-- Directions --
Apart from the images, every record below must be given again without alteration.

-- Listed records --
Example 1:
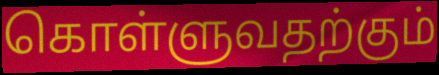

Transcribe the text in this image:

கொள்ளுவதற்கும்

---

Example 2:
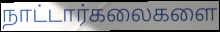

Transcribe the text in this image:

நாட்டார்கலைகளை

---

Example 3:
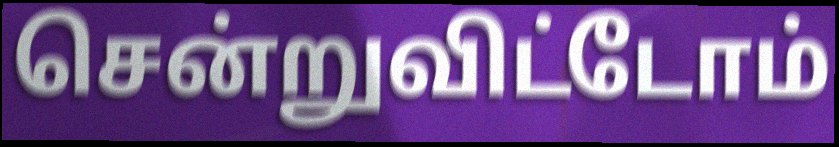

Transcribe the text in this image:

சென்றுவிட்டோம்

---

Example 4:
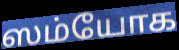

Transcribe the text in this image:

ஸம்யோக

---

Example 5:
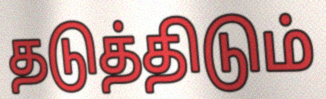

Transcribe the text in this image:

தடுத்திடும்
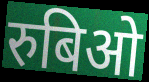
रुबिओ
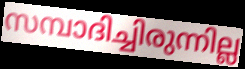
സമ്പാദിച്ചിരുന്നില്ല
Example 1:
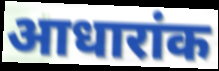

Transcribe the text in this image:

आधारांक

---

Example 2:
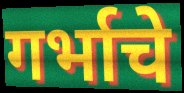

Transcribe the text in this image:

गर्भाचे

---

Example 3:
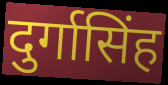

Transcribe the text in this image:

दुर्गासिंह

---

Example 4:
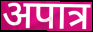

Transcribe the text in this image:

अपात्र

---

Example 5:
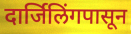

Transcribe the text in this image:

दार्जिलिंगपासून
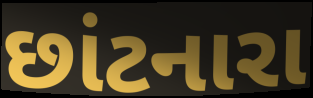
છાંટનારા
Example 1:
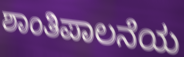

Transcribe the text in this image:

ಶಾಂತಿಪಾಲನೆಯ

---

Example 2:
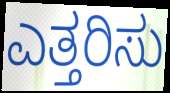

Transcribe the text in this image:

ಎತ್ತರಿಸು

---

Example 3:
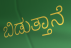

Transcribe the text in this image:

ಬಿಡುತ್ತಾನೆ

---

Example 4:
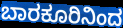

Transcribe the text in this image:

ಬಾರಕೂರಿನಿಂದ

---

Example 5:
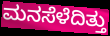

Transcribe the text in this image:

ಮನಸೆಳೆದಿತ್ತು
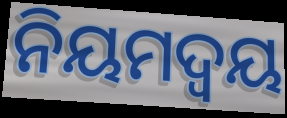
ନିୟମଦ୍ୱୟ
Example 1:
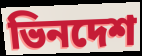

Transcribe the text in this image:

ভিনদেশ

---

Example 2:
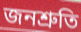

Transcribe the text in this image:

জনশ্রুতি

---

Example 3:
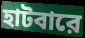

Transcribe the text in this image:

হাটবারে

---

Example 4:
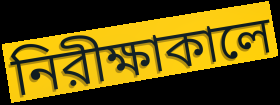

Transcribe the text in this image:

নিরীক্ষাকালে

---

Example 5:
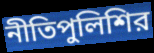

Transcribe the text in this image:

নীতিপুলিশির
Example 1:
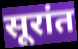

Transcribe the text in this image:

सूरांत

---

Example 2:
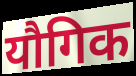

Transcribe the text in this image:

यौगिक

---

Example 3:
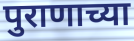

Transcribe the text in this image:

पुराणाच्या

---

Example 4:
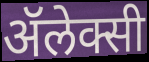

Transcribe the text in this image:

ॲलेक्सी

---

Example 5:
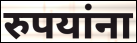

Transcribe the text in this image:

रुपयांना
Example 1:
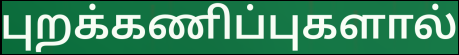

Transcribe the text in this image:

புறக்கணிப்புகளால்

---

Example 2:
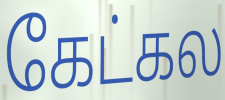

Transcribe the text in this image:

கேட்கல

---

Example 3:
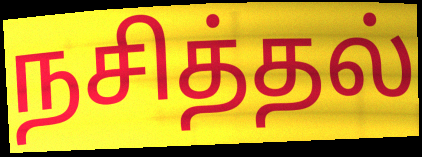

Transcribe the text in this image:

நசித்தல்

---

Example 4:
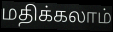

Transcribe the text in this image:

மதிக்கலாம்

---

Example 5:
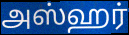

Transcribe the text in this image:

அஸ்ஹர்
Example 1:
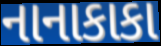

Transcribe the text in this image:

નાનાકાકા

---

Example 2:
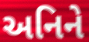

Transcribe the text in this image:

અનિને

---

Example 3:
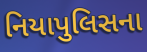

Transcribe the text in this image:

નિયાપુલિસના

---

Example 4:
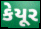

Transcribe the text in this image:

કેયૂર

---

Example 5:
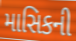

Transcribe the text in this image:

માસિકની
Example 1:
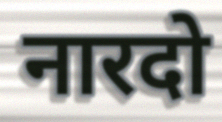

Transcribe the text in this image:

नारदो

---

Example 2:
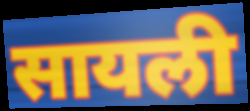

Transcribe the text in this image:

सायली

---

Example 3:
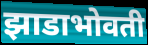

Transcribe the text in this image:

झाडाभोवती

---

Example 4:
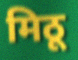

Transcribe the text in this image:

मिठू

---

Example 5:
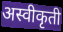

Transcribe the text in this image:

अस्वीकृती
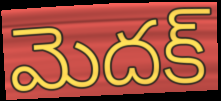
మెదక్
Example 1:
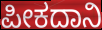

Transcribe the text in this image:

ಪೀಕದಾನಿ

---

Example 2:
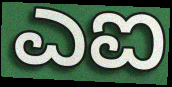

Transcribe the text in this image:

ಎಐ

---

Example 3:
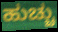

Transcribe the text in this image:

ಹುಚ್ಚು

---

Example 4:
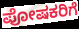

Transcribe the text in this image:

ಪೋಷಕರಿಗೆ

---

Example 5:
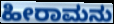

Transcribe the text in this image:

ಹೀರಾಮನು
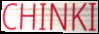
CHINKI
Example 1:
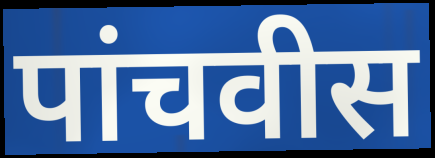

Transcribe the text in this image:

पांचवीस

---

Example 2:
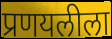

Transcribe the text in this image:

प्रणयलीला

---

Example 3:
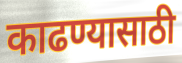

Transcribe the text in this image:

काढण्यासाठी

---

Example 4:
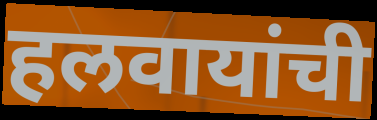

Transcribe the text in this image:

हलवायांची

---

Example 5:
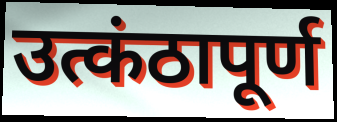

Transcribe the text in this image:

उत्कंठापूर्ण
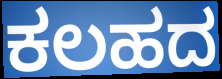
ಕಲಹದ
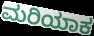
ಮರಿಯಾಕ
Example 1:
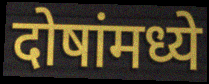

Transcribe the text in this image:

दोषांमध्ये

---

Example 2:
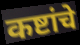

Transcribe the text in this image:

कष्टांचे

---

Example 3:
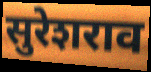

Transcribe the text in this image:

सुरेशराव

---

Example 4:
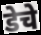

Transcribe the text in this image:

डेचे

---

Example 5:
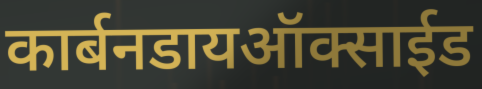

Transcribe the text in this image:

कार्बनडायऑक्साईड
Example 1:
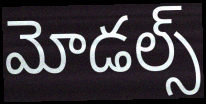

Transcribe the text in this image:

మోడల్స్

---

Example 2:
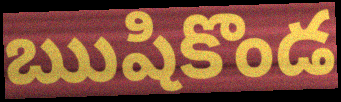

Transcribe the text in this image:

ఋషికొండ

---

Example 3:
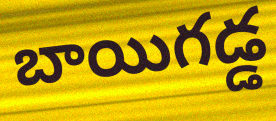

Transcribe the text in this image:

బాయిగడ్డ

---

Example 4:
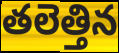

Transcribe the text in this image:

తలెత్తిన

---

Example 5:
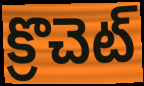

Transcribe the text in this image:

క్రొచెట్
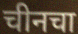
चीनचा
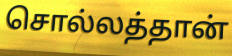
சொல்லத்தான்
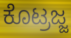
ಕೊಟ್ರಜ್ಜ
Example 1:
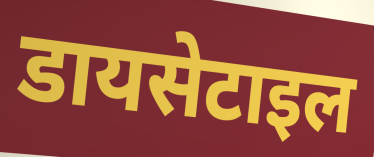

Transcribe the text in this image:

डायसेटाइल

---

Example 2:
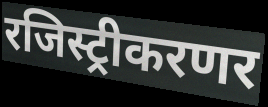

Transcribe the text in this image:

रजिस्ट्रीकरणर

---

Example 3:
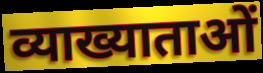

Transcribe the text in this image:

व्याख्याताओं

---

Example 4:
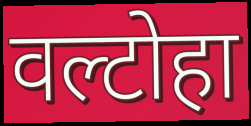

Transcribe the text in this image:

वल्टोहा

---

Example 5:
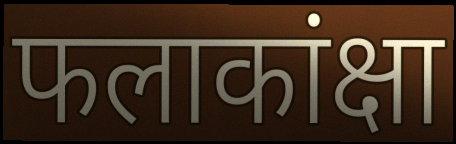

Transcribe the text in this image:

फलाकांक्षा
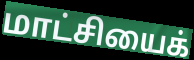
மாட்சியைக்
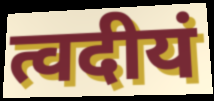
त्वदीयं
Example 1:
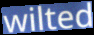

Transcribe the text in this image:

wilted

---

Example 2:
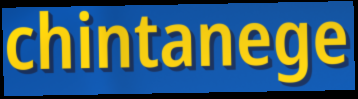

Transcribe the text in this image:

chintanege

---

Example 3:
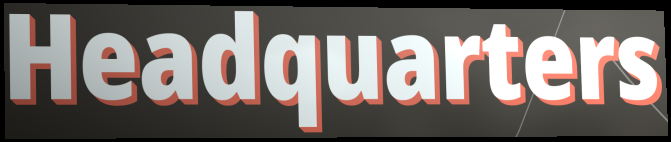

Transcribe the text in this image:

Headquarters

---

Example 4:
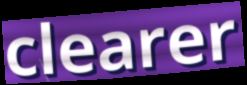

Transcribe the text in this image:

-- Response to this task --
Example 1:

Transcribe the text in this image:

கொள்ளுவதற்கும்

---

Example 2:

Transcribe the text in this image:

நாட்டார்கலைகளை

---

Example 3:

Transcribe the text in this image:

சென்றுவிட்டோம்

---

Example 4:

Transcribe the text in this image:

ஸம்யோக

---

Example 5:

Transcribe the text in this image:

தடுத்திடும்
रुबिओ
സമ്പാദിച്ചിരുന്നില്ല
Example 1:

Transcribe the text in this image:

आधारांक

---

Example 2:

Transcribe the text in this image:

गर्भाचे

---

Example 3:

Transcribe the text in this image:

दुर्गासिंह

---

Example 4:

Transcribe the text in this image:

अपात्र

---

Example 5:

Transcribe the text in this image:

दार्जिलिंगपासून
છાંટનારા
Example 1:

Transcribe the text in this image:

ಶಾಂತಿಪಾಲನೆಯ

---

Example 2:

Transcribe the text in this image:

ಎತ್ತರಿಸು

---

Example 3:

Transcribe the text in this image:

ಬಿಡುತ್ತಾನೆ

---

Example 4:

Transcribe the text in this image:

ಬಾರಕೂರಿನಿಂದ

---

Example 5:

Transcribe the text in this image:

ಮನಸೆಳೆದಿತ್ತು
ନିୟମଦ୍ୱୟ
Example 1:

Transcribe the text in this image:

ভিনদেশ

---

Example 2:

Transcribe the text in this image:

জনশ্রুতি

---

Example 3:

Transcribe the text in this image:

হাটবারে

---

Example 4:

Transcribe the text in this image:

নিরীক্ষাকালে

---

Example 5:

Transcribe the text in this image:

নীতিপুলিশির
Example 1:

Transcribe the text in this image:

सूरांत

---

Example 2:

Transcribe the text in this image:

यौगिक

---

Example 3:

Transcribe the text in this image:

पुराणाच्या

---

Example 4:

Transcribe the text in this image:

ॲलेक्सी

---

Example 5:

Transcribe the text in this image:

रुपयांना
Example 1:

Transcribe the text in this image:

புறக்கணிப்புகளால்

---

Example 2:

Transcribe the text in this image:

கேட்கல

---

Example 3:

Transcribe the text in this image:

நசித்தல்

---

Example 4:

Transcribe the text in this image:

மதிக்கலாம்

---

Example 5:

Transcribe the text in this image:

அஸ்ஹர்
Example 1:

Transcribe the text in this image:

નાનાકાકા

---

Example 2:

Transcribe the text in this image:

અનિને

---

Example 3:

Transcribe the text in this image:

નિયાપુલિસના

---

Example 4:

Transcribe the text in this image:

કેયૂર

---

Example 5:

Transcribe the text in this image:

માસિકની
Example 1:

Transcribe the text in this image:

नारदो

---

Example 2:

Transcribe the text in this image:

सायली

---

Example 3:

Transcribe the text in this image:

झाडाभोवती

---

Example 4:

Transcribe the text in this image:

मिठू

---

Example 5:

Transcribe the text in this image:

अस्वीकृती
మెదక్
Example 1:

Transcribe the text in this image:

ಪೀಕದಾನಿ

---

Example 2:

Transcribe the text in this image:

ಎಐ

---

Example 3:

Transcribe the text in this image:

ಹುಚ್ಚು

---

Example 4:

Transcribe the text in this image:

ಪೋಷಕರಿಗೆ

---

Example 5:

Transcribe the text in this image:

ಹೀರಾಮನು
CHINKI
Example 1:

Transcribe the text in this image:

पांचवीस

---

Example 2:

Transcribe the text in this image:

प्रणयलीला

---

Example 3:

Transcribe the text in this image:

काढण्यासाठी

---

Example 4:

Transcribe the text in this image:

हलवायांची

---

Example 5:

Transcribe the text in this image:

उत्कंठापूर्ण
ಕಲಹದ
ಮರಿಯಾಕ
Example 1:

Transcribe the text in this image:

दोषांमध्ये

---

Example 2:

Transcribe the text in this image:

कष्टांचे

---

Example 3:

Transcribe the text in this image:

सुरेशराव

---

Example 4:

Transcribe the text in this image:

डेचे

---

Example 5:

Transcribe the text in this image:

कार्बनडायऑक्साईड
Example 1:

Transcribe the text in this image:

మోడల్స్

---

Example 2:

Transcribe the text in this image:

ఋషికొండ

---

Example 3:

Transcribe the text in this image:

బాయిగడ్డ

---

Example 4:

Transcribe the text in this image:

తలెత్తిన

---

Example 5:

Transcribe the text in this image:

క్రొచెట్
चीनचा
சொல்லத்தான்
ಕೊಟ್ರಜ್ಜ
Example 1:

Transcribe the text in this image:

डायसेटाइल

---

Example 2:

Transcribe the text in this image:

रजिस्ट्रीकरणर

---

Example 3:

Transcribe the text in this image:

व्याख्याताओं

---

Example 4:

Transcribe the text in this image:

वल्टोहा

---

Example 5:

Transcribe the text in this image:

फलाकांक्षा
மாட்சியைக்
त्वदीयं
Example 1:

Transcribe the text in this image:

wilted

---

Example 2:

Transcribe the text in this image:

chintanege

---

Example 3:

Transcribe the text in this image:

Headquarters

---

Example 4:

Transcribe the text in this image:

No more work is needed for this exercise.